» GOAL OF THE EXERCISE
For this exercise, restate word for word only the lines from the one containing "top: 144px ->" through the last line below. Pictures do not get copied.
-- Opening Marker --
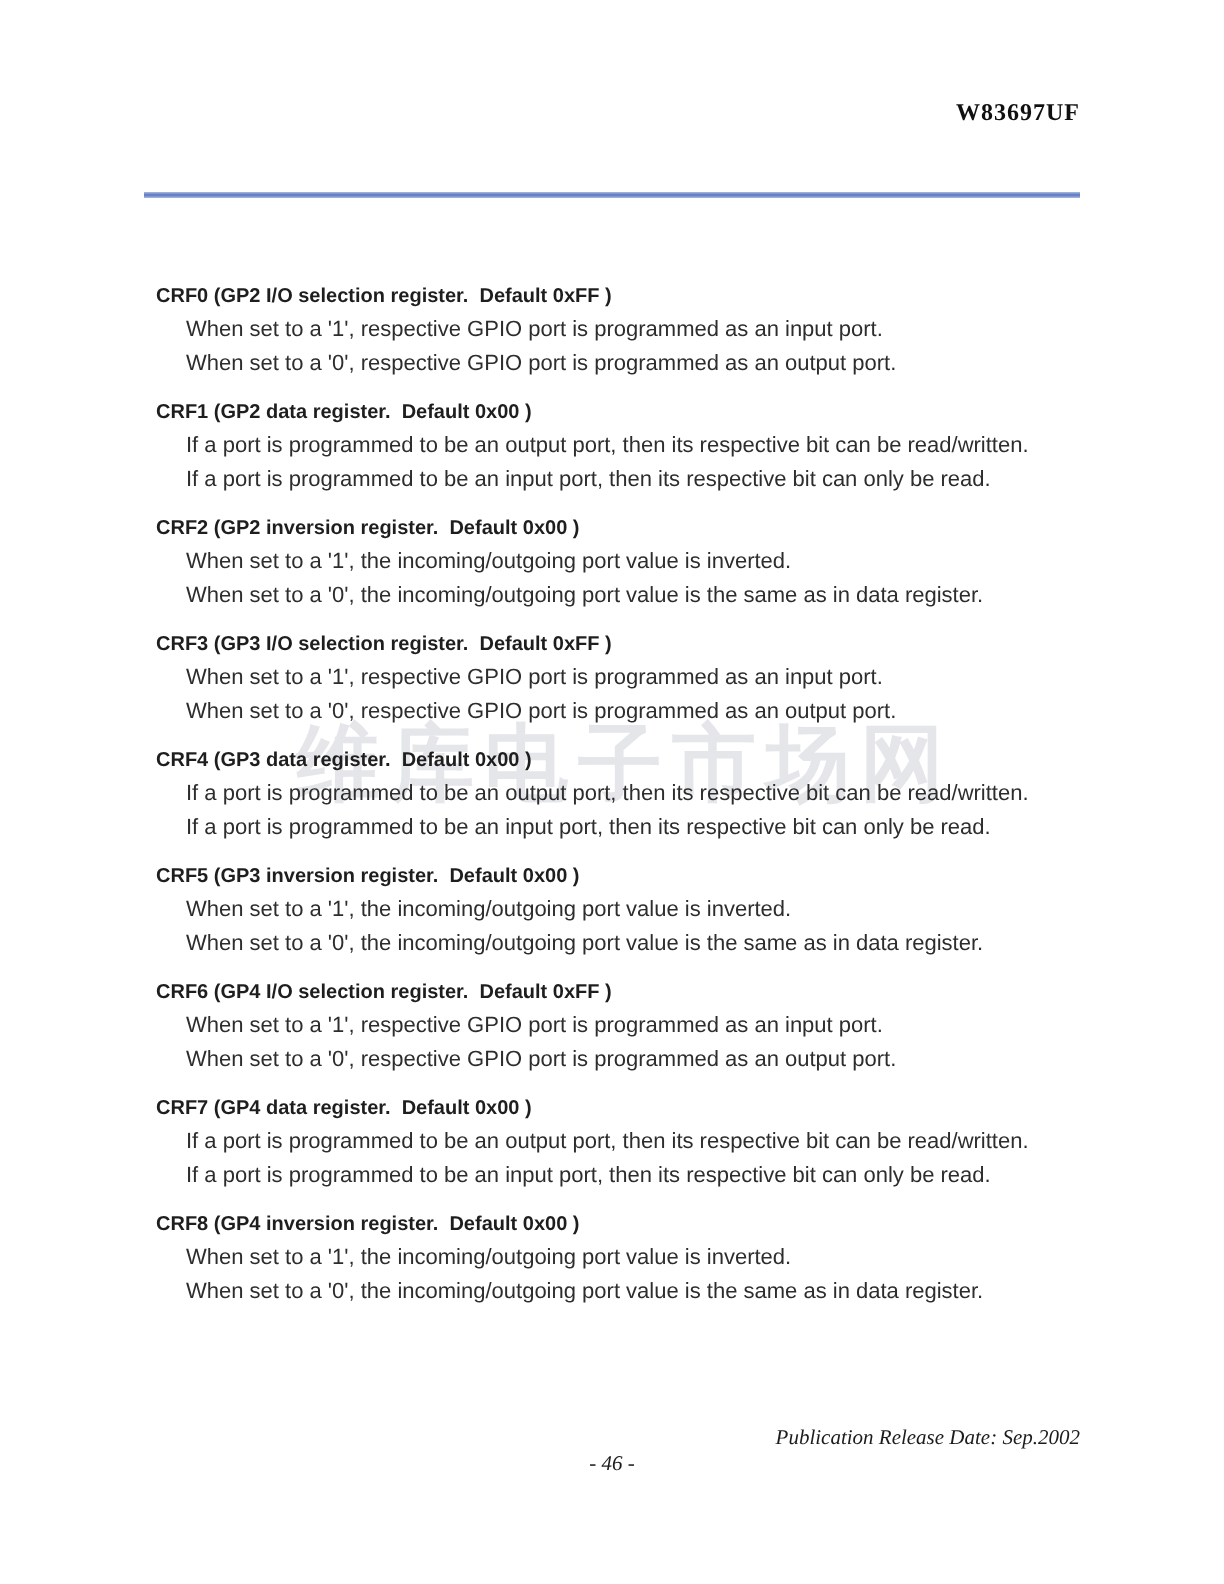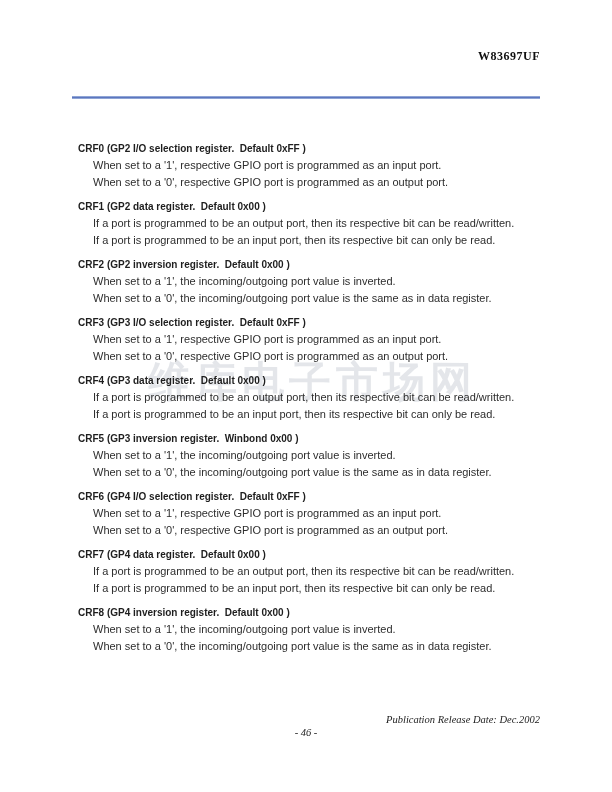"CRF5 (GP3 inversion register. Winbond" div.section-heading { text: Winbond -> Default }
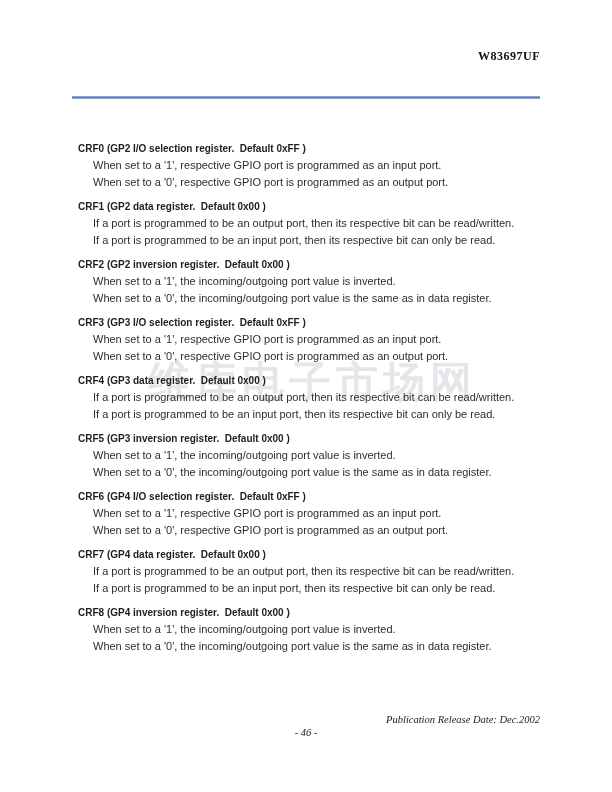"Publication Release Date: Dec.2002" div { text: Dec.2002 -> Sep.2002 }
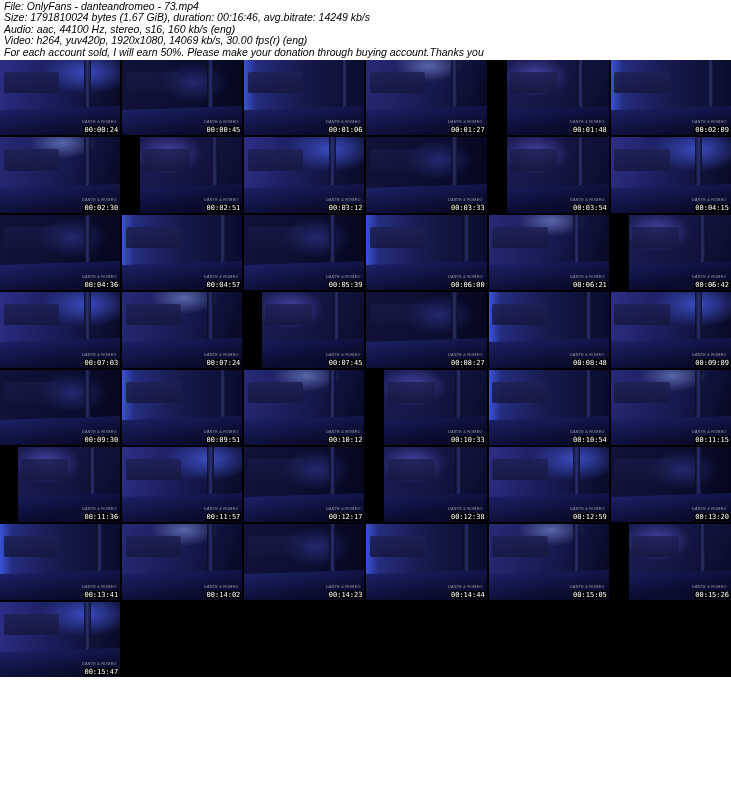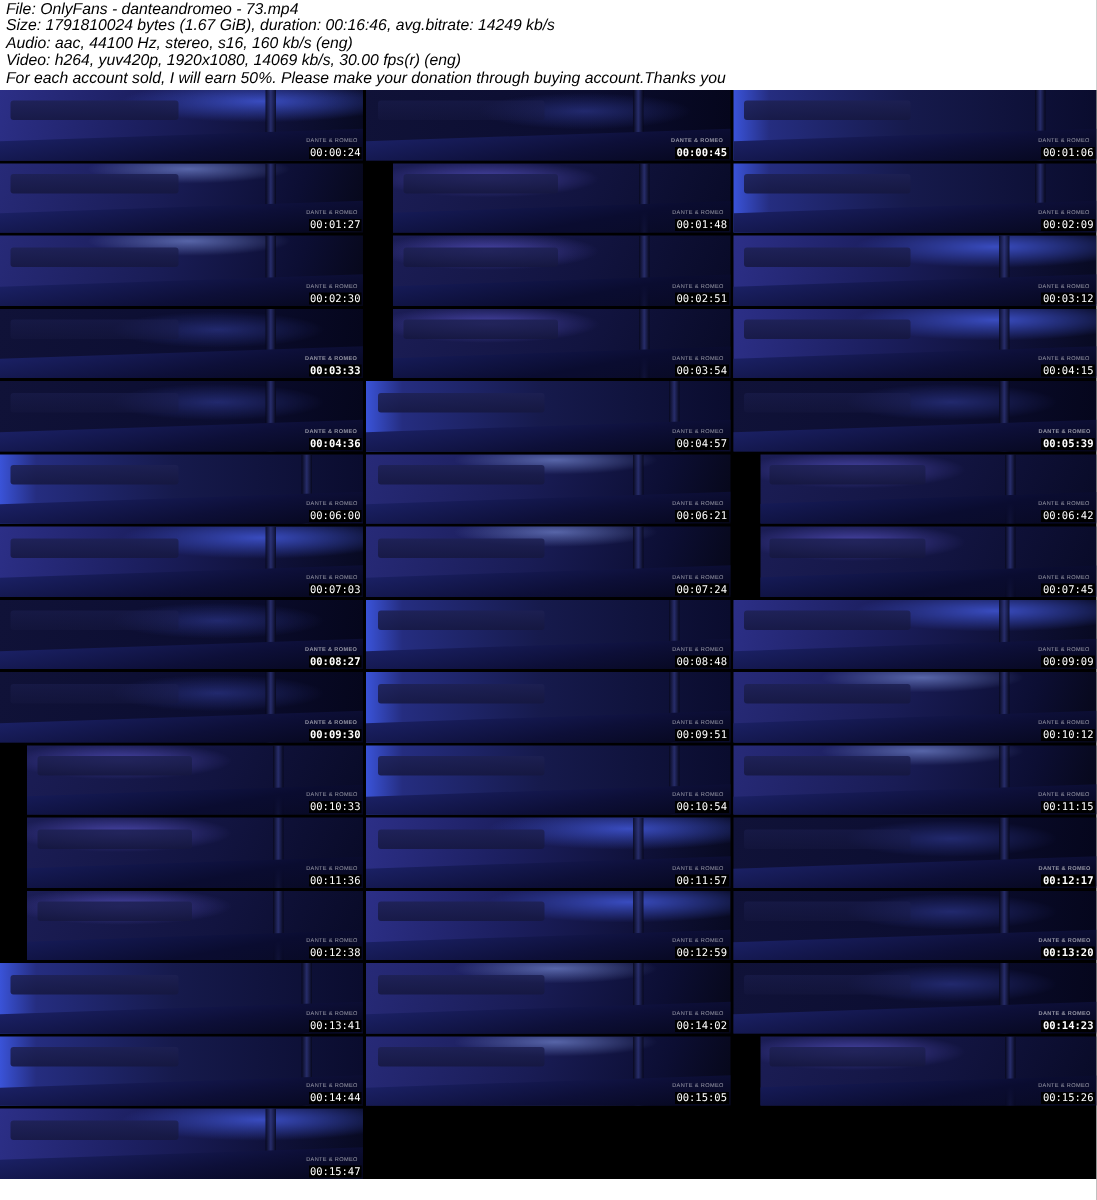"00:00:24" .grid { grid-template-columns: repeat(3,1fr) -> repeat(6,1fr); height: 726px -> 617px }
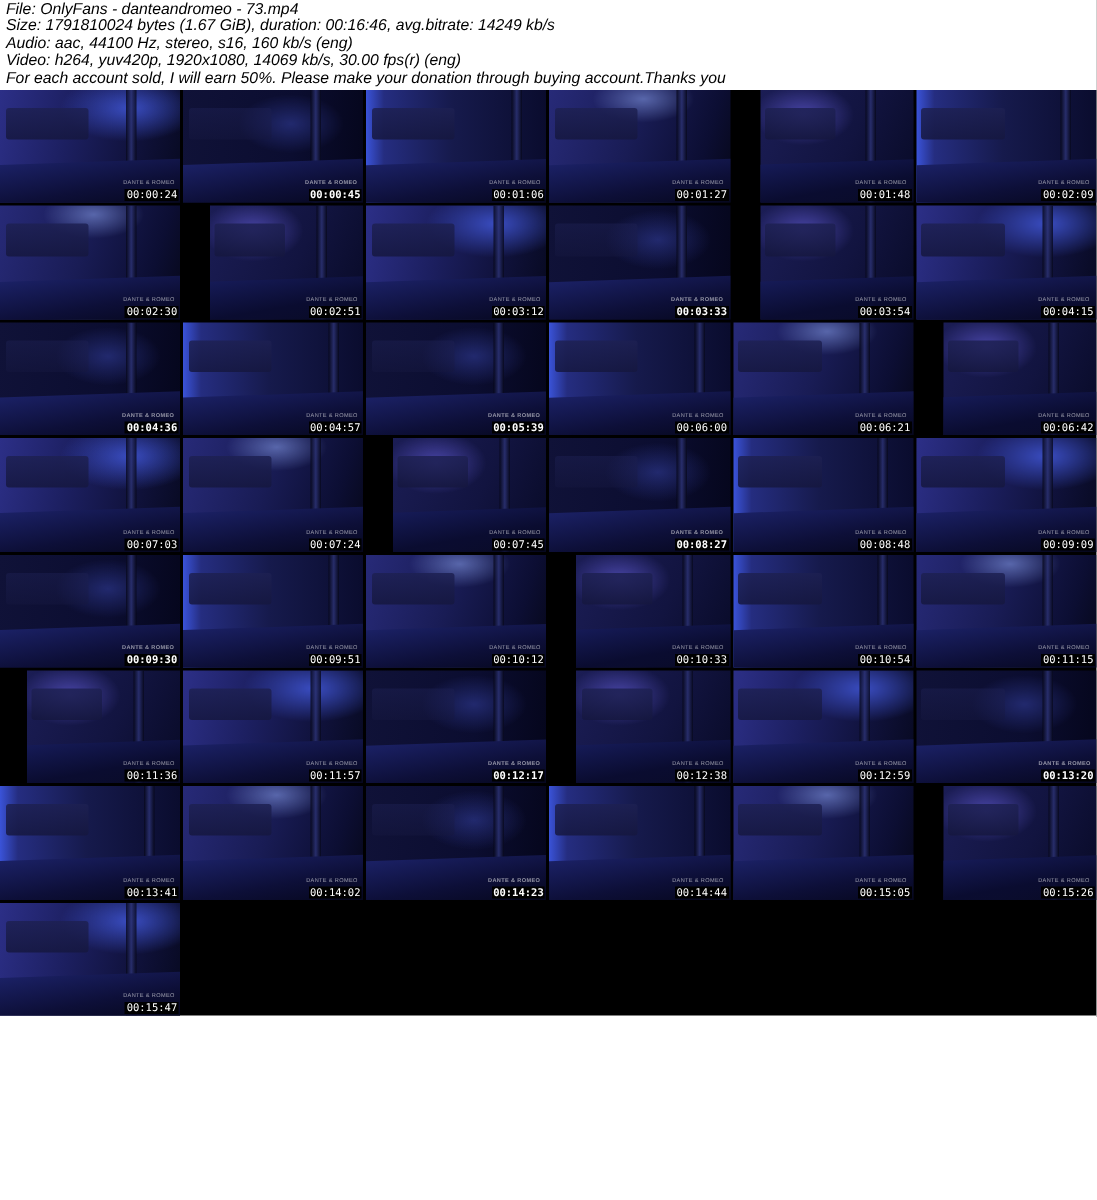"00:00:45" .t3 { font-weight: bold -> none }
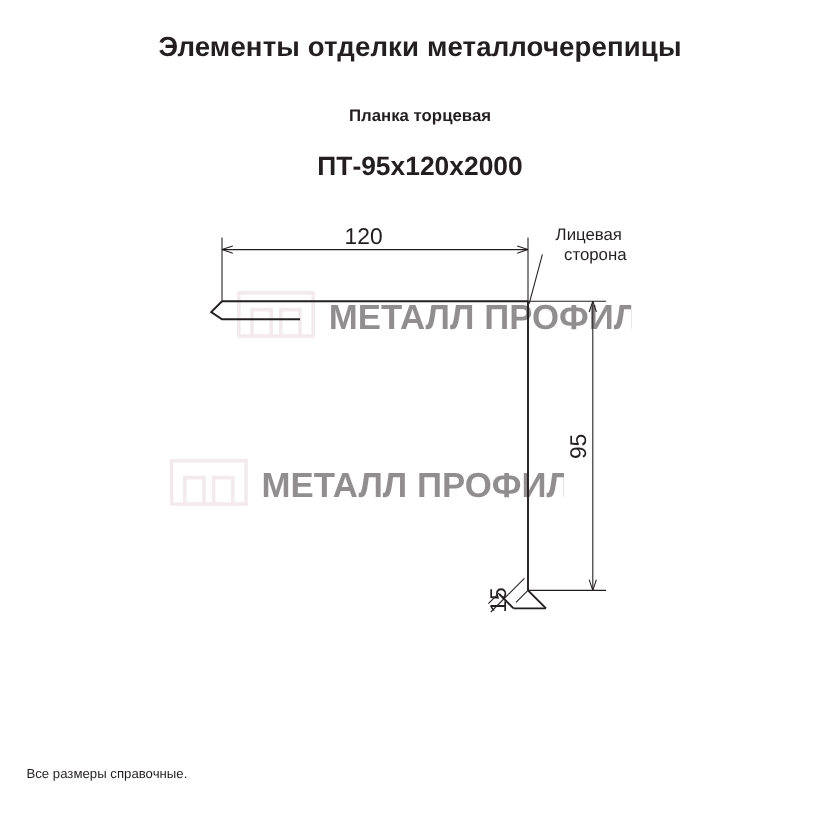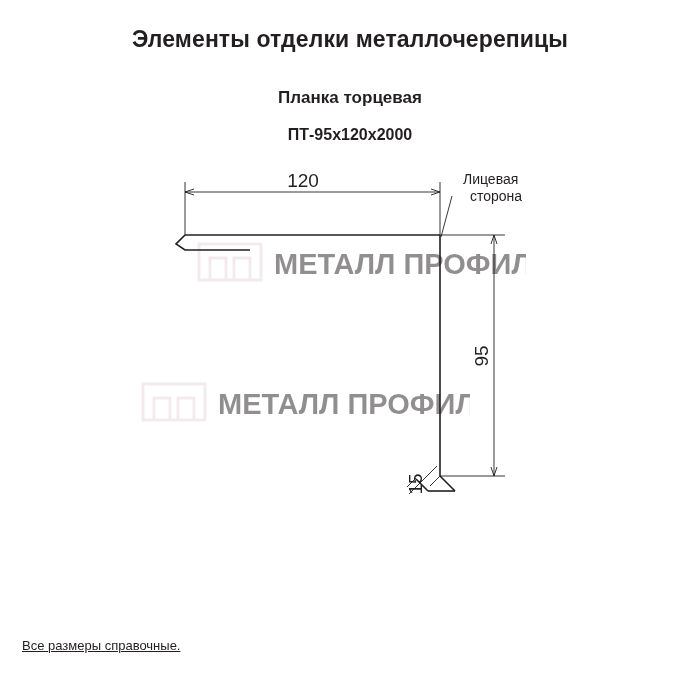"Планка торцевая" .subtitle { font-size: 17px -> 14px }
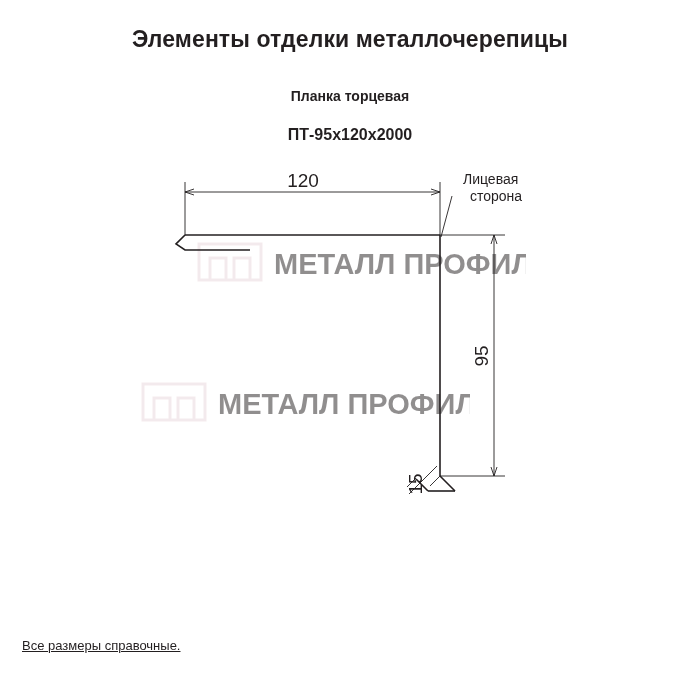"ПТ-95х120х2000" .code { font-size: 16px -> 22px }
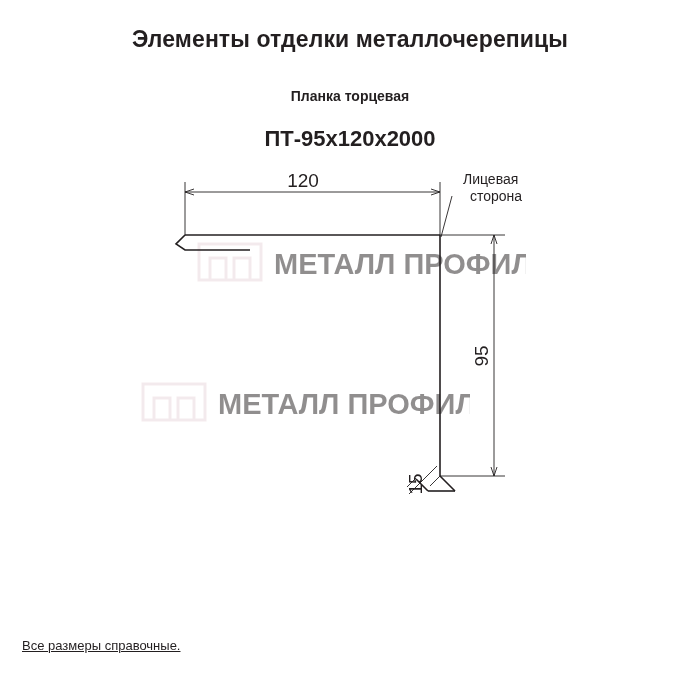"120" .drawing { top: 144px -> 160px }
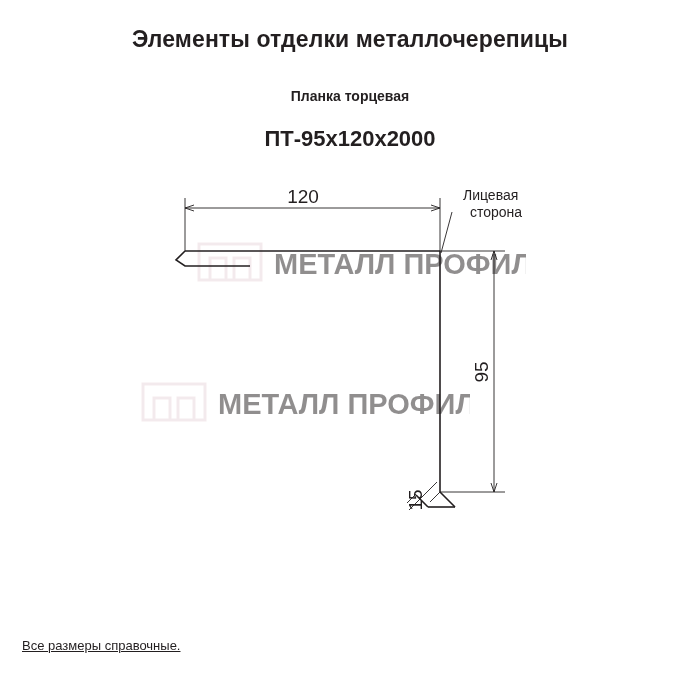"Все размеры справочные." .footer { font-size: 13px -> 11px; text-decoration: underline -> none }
-- Closing Marker --
» SOLUTION FOR THIS EXERCISE
"120" .drawing { top: 144px -> 160px }
"Все размеры справочные." .footer { font-size: 13px -> 11px; text-decoration: underline -> none }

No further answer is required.